====== Data for processing ======
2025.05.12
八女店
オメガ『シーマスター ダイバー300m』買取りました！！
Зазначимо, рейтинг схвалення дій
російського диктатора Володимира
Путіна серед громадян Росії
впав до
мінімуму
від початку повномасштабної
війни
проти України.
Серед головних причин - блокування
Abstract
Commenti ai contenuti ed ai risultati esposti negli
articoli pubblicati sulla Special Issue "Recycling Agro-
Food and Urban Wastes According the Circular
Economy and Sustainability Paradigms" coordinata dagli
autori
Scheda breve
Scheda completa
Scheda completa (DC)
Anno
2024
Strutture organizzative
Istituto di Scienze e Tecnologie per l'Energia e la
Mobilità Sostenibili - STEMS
======
Assignment — Recast all of the material above as a numbered list with one line per item, dropping any blank lines.

Output —
1. 2025.05.12
2. 八女店
3. オメガ『シーマスター ダイバー300m』買取りました！！
4. Зазначимо, рейтинг схвалення дій
5. російського диктатора Володимира
6. Путіна серед громадян Росії
7. впав до
8. мінімуму
9. від початку повномасштабної
10. війни
11. проти України.
12. Серед головних причин - блокування
13. Abstract
14. Commenti ai contenuti ed ai risultati esposti negli
15. articoli pubblicati sulla Special Issue "Recycling Agro-
16. Food and Urban Wastes According the Circular
17. Economy and Sustainability Paradigms" coordinata dagli
18. autori
19. Scheda breve
20. Scheda completa
21. Scheda completa (DC)
22. Anno
23. 2024
24. Strutture organizzative
25. Istituto di Scienze e Tecnologie per l'Energia e la
26. Mobilità Sostenibili - STEMS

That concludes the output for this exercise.